Example: Dot product is independent of basis.

Equation #rvv-ed makes it clear that the dot product does not depend on which basis we use to write $\vec{a}$ and $\vec{b}$, so long as we use the same orthonormal basis for both of them. This is because the dot product only depends on the lengths and angle between the vectors, which are real physical quantities that don’t change just because we use a different basis.

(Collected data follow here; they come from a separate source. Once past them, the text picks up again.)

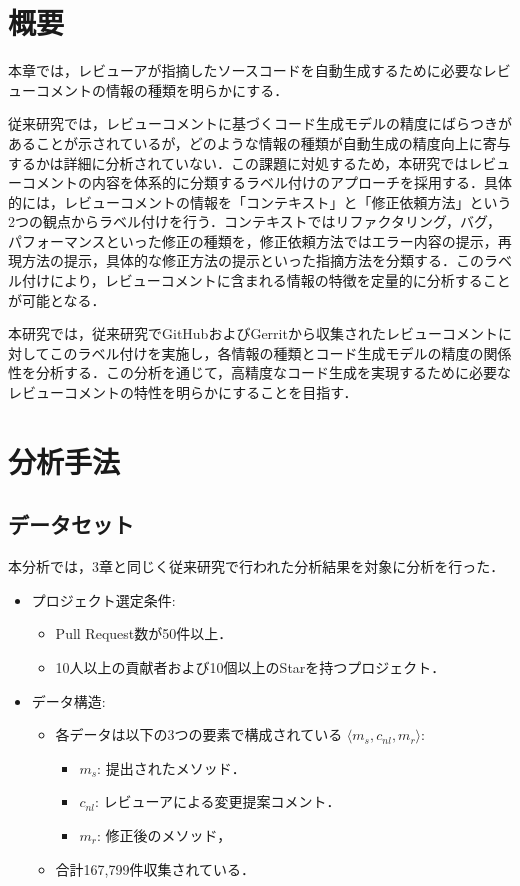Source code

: \documentclass[11pt]{jreport}
\begin{document}
\section{概要}
本章では，レビューアが指摘したソースコードを自動生成するために必要なレビューコメントの情報の種類を明らかにする．

従来研究では，レビューコメントに基づくコード生成モデルの精度にばらつきがあることが示されているが，どのような情報の種類が自動生成の精度向上に寄与するかは詳細に分析されていない．この課題に対処するため，本研究ではレビューコメントの内容を体系的に分類するラベル付けのアプローチを採用する．具体的には，レビューコメントの情報を「コンテキスト」と「修正依頼方法」という2つの観点からラベル付けを行う．コンテキストではリファクタリング，バグ，パフォーマンスといった修正の種類を，修正依頼方法ではエラー内容の提示，再現方法の提示，具体的な修正方法の提示といった指摘方法を分類する．このラベル付けにより，レビューコメントに含まれる情報の特徴を定量的に分析することが可能となる．

本研究では，従来研究でGitHubおよびGerritから収集されたレビューコメントに対してこのラベル付けを実施し，各情報の種類とコード生成モデルの精度の関係性を分析する．この分析を通じて，高精度なコード生成を実現するために必要なレビューコメントの特性を明らかにすることを目指す．

\section{分析手法}


\subsection {データセット}
本分析では，3章と同じく従来研究で行われた分析結果を対象に分析を行った．

\begin{itemize}
    \item プロジェクト選定条件:
    \begin{itemize}
        \item Pull Request数が50件以上．
        \item 10人以上の貢献者および10個以上のStarを持つプロジェクト．
    \end{itemize}
    \item データ構造:
    \begin{itemize}
        \item 各データは以下の3つの要素で構成されている $\langle m_s, c_{nl}, m_r \rangle$:
        \begin{itemize}
            \item $m_s$: 提出されたメソッド．
            \item $c_{nl}$: レビューアによる変更提案コメント．
            \item $m_r$: 修正後のメソッド，
        \end{itemize}
        \item 合計167,799件収集されている．
    \end{itemize}
\end{itemize}
\end{document}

However, we can also verify directly that the component equation #rvv-es for the dot product does not depend on which basis we use. To keep the algebra short, we will only do this in 2D.

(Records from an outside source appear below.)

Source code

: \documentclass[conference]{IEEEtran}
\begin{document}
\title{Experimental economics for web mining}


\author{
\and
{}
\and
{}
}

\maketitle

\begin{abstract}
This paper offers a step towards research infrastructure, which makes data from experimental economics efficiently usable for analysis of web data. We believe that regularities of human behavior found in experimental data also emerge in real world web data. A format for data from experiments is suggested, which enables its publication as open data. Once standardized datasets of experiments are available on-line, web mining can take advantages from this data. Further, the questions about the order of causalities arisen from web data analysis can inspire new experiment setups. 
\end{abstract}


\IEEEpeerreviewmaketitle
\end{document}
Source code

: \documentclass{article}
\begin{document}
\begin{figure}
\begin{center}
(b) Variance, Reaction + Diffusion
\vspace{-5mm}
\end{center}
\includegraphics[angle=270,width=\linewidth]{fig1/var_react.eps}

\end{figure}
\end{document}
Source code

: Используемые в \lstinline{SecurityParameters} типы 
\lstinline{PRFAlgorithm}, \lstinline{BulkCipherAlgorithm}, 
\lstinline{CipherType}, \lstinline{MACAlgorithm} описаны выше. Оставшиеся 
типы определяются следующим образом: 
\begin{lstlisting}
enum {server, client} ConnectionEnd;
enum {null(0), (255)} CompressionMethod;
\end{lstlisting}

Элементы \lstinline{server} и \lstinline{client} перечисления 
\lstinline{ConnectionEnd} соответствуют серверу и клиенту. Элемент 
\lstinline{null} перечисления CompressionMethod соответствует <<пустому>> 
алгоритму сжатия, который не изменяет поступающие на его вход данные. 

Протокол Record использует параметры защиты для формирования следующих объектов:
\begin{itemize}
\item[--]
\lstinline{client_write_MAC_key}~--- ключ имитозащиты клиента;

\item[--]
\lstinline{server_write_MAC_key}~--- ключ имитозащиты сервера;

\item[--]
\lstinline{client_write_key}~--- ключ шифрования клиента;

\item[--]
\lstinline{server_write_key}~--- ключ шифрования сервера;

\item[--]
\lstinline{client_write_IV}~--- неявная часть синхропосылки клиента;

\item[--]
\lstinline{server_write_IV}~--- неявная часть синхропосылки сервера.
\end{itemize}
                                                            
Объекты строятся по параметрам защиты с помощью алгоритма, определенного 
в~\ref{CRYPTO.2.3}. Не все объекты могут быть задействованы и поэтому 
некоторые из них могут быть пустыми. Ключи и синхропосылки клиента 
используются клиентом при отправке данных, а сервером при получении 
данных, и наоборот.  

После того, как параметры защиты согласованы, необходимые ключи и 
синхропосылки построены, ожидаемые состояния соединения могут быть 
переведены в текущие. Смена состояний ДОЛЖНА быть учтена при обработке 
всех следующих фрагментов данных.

We compute the dot product using #rvv-es in the $\hat\imath,\hat\jmath$ basis and substitute in the change-of-basis expressions #rvv-eg, giving:

\begin{aligned} \vec{a} \cdot \vec{b} &= a_i b_i + a_j b_j \\ &= (u_i a_u + v_i a_v ) (u_i b_u + v_i b_v) + (u_j a_u + v_j a_v) (u_j b_u + v_j b_v) \\ &= (u_i^2 + u_j^2) a_u b_u + (v_i^2 + v_j^2) a_v b_v + (u_i v_i + u_j b_j) (a_u b_v + a_v b_u) \\ &= \| \hat{u} \|^2 a_u b_u + \| \hat{v} \|^2 a_v b_v + (\hat{u} \cdot \hat{v}) (a_u b_v + a_v b_u) \\ &= a_u b_u + a_v b_v. \end{aligned}

To get the last line we used the fact that $\hat{u}$ and $\hat{v}$ form an orthornormal basis, so that they each have length 1 (that is, $\|\hat{u}\| = \|\hat{v}\| = 1$) and they are orthogonal (that is, $\hat{u} \cdot \hat{v} = 0$).

This then shows that

\begin{aligned} a_i b_i + a_j b_j &= a_u b_u + a_v b_v \end{aligned}

and so it doesn’t matter which basis we use to compute $\vec{a} \cdot \vec{b}$, so long as we use an orthonormal basis.

## Time-dependent vectors and bases

We can have dynamic vectors which change over time, so their components also change. Alternatively, we can have a fixed vector but dynamic basis. Because we are using orthonormal bases, the only type of basis change that can occur is rigid rotational motion of the basis.

Movement: vector basis

A time-varying vector or basis. Whether the vector or the basis changes with time, in either case the components are also changing with time.